---------- EXTRAIT DU DOCUMENT ----------

A Niamey, déjà au petit matin, on peut observer sur les principales artères de la ville ou devant les administrations, les écoles, les marchés, les carrefours, les marchands de viandes grillées déjà en activité avec une importante affluence de la clientèle. Pour bon nombre de nigériens, le menu du petit déjeuner prend nécessairement en compte quelques morceaux de cette viande grillée ou braisée.

«Manger la viande au Niger c’est en quelque sorte un signe d’aisance. Quand vous voyez quelqu’un manger de la viande grillée cela veut dire qu’il appartient à la classe moyenne», déclare salifou illa, résident de la ville de Niamey.

«Le Nigérien pense que faire une sauce sans viande est devenu péjoratif dans notre contexte actuel. Quand un Nigérien a 5.000 fcfa, une partie de cet argent ira dans la consommation de la viande grillée», déclare Omar, étudiant en médecine.

«Selon une étude qui a été faite sur la consommation de viande, l’OMS recommande de consommer entre 100 et 150 grammes de viande par jour. Or, au Niger, cette consommation dépasse largement les 100 à 150 grammes par jour. Elle prend même de plus en plus de l’ampleur», explique Abdoul Razak Bello, nutritionniste.

Cette consommation abusive de la viande au Niger s’illustre par les quantités considérables de mammifères (moutons, bœufs, chèvres, porcs,) égorgés, grillés et consommés chaque jour dans la ville de Niamey et dans le pays. Les Nigériens sont reconnus au-delà des frontières du pays pour leur savoir-faire dans la grillade de la viande. On les retrouve en activité un peu partout dans les pays de la sous région.

---------- DONNÉES EXTRAITES ----------

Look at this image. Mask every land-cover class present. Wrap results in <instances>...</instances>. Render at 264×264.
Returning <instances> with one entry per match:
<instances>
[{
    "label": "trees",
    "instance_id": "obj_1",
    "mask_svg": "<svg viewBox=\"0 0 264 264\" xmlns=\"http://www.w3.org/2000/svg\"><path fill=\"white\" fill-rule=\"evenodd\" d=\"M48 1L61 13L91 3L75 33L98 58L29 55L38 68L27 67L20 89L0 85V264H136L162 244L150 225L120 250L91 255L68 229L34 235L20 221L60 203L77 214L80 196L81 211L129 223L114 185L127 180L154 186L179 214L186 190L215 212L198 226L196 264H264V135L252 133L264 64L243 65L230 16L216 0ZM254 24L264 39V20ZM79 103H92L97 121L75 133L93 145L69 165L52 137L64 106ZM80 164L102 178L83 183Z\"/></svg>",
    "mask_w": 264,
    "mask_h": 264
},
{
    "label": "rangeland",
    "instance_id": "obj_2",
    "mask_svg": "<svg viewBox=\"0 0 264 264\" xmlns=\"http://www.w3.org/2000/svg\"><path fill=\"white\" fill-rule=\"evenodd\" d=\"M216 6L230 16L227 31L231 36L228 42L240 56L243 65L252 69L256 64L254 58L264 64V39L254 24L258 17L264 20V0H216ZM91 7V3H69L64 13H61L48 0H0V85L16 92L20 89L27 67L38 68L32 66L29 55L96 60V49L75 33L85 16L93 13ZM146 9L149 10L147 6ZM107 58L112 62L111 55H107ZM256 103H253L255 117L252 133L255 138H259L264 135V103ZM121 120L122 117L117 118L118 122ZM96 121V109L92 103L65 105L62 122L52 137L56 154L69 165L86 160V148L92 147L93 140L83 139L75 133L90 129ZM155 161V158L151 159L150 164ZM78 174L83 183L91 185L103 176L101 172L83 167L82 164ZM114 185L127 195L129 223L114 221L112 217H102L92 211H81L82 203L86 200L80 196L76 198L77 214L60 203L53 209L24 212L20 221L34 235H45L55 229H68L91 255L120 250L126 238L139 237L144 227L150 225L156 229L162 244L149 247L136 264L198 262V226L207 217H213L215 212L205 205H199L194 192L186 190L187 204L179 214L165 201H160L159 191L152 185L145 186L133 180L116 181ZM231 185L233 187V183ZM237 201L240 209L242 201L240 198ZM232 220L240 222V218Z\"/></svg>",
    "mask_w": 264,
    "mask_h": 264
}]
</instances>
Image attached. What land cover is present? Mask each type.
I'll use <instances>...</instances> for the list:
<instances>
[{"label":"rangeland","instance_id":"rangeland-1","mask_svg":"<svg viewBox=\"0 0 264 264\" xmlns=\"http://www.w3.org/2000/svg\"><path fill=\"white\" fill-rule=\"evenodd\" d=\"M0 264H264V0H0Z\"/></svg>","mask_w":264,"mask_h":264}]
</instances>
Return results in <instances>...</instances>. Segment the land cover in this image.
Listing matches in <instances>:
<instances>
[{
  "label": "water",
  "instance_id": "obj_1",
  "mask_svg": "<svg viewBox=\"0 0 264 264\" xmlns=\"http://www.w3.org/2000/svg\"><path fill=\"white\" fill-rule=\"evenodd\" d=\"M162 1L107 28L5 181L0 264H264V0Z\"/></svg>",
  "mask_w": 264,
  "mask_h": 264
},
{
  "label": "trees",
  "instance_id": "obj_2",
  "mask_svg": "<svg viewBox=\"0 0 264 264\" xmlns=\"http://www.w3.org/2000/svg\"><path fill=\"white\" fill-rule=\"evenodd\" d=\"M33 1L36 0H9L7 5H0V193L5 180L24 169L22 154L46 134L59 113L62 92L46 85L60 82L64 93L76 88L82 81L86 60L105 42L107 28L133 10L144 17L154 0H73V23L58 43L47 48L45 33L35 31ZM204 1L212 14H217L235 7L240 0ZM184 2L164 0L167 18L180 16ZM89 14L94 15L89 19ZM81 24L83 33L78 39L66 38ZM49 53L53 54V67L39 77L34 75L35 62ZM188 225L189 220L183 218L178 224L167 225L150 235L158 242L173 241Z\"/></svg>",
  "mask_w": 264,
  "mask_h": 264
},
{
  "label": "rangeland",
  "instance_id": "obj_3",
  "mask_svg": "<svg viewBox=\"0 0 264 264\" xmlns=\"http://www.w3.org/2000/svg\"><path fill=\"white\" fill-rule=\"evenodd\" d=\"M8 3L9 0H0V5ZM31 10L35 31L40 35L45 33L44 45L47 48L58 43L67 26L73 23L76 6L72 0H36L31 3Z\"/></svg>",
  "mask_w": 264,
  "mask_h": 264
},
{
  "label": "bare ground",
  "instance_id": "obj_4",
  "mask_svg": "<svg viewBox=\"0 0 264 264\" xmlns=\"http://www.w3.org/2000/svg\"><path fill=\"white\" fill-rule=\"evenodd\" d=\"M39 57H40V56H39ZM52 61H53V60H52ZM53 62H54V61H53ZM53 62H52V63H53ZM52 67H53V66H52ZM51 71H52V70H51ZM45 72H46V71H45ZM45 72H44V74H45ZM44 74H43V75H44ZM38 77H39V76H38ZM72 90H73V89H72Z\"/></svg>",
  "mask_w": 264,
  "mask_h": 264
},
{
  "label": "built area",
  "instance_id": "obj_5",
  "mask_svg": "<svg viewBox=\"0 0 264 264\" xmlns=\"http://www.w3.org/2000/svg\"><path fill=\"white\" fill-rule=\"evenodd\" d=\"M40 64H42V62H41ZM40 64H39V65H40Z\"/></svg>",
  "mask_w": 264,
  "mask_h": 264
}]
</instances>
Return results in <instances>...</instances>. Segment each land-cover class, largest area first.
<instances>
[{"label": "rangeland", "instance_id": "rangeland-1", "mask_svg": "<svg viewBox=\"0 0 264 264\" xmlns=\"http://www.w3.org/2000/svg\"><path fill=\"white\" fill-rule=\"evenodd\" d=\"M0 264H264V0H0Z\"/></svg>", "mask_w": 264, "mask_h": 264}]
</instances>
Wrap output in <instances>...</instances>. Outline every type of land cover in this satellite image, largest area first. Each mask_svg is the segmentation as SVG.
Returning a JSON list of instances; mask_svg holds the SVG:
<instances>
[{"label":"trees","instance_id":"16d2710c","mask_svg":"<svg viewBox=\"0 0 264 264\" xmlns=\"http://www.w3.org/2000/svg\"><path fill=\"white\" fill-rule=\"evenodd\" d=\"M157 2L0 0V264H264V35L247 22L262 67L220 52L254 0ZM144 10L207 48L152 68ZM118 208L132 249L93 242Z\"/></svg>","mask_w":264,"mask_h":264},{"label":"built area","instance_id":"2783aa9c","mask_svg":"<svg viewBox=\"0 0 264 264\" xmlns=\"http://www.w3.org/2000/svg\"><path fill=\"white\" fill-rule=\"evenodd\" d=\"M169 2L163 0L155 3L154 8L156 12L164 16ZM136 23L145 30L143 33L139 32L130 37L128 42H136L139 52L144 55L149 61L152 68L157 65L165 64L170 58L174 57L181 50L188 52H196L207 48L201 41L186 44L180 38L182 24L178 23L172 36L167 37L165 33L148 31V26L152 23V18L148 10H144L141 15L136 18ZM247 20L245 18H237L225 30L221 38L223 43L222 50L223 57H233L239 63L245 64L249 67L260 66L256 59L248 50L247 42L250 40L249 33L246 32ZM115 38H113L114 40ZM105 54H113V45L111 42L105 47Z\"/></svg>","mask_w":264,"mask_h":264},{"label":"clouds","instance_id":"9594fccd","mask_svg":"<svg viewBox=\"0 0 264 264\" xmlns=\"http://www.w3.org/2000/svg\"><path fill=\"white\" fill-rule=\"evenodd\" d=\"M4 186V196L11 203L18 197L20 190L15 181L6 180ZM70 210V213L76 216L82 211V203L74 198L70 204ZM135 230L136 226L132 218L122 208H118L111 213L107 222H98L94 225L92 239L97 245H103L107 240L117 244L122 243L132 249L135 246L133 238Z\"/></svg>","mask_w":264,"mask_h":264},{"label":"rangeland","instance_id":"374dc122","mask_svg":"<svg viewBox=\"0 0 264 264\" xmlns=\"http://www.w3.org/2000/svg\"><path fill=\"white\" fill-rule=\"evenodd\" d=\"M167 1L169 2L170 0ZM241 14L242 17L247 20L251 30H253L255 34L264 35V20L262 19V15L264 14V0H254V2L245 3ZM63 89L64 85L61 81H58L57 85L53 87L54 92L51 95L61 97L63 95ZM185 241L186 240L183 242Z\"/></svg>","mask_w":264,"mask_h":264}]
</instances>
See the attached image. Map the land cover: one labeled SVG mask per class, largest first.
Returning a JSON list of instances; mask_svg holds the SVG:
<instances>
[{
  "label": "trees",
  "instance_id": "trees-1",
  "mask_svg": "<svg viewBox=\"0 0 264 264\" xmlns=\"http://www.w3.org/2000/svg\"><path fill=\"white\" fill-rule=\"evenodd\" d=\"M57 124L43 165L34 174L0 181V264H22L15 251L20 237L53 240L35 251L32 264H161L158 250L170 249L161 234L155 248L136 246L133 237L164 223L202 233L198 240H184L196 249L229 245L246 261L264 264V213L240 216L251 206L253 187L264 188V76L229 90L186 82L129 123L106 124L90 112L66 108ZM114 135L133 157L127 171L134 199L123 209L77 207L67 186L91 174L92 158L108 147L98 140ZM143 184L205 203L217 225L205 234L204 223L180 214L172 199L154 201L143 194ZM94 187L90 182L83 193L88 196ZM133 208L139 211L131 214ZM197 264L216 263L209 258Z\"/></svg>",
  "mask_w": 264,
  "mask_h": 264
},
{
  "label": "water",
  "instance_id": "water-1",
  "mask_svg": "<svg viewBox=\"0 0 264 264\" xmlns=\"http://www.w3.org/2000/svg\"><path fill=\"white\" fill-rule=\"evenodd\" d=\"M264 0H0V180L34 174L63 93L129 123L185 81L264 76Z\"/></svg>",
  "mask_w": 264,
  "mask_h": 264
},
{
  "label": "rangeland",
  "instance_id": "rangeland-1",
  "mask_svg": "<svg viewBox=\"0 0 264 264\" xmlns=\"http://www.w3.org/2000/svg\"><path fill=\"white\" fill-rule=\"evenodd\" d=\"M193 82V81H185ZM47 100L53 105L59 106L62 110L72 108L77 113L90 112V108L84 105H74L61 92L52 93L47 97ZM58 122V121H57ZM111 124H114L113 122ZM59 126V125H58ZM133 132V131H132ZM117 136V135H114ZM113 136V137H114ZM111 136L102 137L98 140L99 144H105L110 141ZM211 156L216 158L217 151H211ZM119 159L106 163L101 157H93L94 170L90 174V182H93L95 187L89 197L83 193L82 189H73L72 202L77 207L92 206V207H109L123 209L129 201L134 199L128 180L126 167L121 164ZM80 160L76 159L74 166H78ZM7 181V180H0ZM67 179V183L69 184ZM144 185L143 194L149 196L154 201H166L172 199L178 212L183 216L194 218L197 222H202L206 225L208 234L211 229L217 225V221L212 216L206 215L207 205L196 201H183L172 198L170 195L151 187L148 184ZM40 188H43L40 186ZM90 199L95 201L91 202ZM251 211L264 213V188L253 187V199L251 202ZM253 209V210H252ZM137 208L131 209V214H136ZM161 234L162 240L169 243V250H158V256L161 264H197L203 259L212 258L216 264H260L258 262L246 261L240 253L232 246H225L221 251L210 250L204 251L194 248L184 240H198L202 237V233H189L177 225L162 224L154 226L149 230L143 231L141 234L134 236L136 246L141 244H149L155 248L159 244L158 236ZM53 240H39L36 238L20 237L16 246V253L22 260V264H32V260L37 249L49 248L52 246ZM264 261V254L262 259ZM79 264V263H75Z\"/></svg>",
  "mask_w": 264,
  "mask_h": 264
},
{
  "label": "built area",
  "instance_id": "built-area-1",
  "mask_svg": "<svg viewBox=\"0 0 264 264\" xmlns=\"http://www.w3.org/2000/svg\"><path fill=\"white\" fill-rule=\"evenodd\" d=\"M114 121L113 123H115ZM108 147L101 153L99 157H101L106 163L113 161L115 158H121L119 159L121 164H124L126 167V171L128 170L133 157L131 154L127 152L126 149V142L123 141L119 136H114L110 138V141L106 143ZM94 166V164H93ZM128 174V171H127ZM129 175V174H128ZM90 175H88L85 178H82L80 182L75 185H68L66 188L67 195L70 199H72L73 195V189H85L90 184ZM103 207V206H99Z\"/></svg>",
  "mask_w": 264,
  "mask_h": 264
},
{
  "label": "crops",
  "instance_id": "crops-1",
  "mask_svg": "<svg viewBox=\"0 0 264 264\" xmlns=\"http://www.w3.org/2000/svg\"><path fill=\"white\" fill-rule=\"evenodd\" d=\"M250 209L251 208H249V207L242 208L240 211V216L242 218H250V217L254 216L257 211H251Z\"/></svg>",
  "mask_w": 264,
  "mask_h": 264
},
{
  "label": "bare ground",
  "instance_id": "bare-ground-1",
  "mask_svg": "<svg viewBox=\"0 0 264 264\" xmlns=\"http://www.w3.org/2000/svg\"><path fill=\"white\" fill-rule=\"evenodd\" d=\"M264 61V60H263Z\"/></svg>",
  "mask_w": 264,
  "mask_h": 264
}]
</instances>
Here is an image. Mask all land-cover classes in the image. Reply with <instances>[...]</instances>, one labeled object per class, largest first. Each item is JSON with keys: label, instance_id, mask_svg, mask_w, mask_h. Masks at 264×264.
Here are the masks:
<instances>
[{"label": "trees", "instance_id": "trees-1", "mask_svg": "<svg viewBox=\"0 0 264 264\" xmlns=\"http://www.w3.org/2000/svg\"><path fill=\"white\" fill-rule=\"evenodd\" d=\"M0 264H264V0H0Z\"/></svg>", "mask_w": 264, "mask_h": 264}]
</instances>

----------

**TRAVAIL À FAIRE:**
a) Répondez à ces questions sur l'extrait consacré à la viande grillée au Niger :
(i) Combien de grammes de viande par jour l'OMS recommande-t-elle de consommer ?
(ii) Quelles études suit Omar ?
(iii) Quels mammifères sont cités comme égorgés, grillés et consommés chaque jour ?
b) Recopiez tout le passage de l'extrait sur la viande grillée au Niger, depuis « A Niamey, déjà » jusqu'à « étudiant en médecine. ».
La liste vient d'une autre source.

**RÉPONSES:**
a)
(i) Entre 100 et 150 grammes par jour.
(ii) Des études de médecine.
(iii) Des moutons, des bœufs, des chèvres et des porcs.

b)
A Niamey, déjà au petit matin, on peut observer sur les principales artères de la ville ou devant les administrations, les écoles, les marchés, les carrefours, les marchands de viandes grillées déjà en activité avec une importante affluence de la clientèle. Pour bon nombre de nigériens, le menu du petit déjeuner prend nécessairement en compte quelques morceaux de cette viande grillée ou braisée.

«Manger la viande au Niger c’est en quelque sorte un signe d’aisance. Quand vous voyez quelqu’un manger de la viande grillée cela veut dire qu’il appartient à la classe moyenne», déclare salifou illa, résident de la ville de Niamey.

«Le Nigérien pense que faire une sauce sans viande est devenu péjoratif dans notre contexte actuel. Quand un Nigérien a 5.000 fcfa, une partie de cet argent ira dans la consommation de la viande grillée», déclare Omar, étudiant en médecine.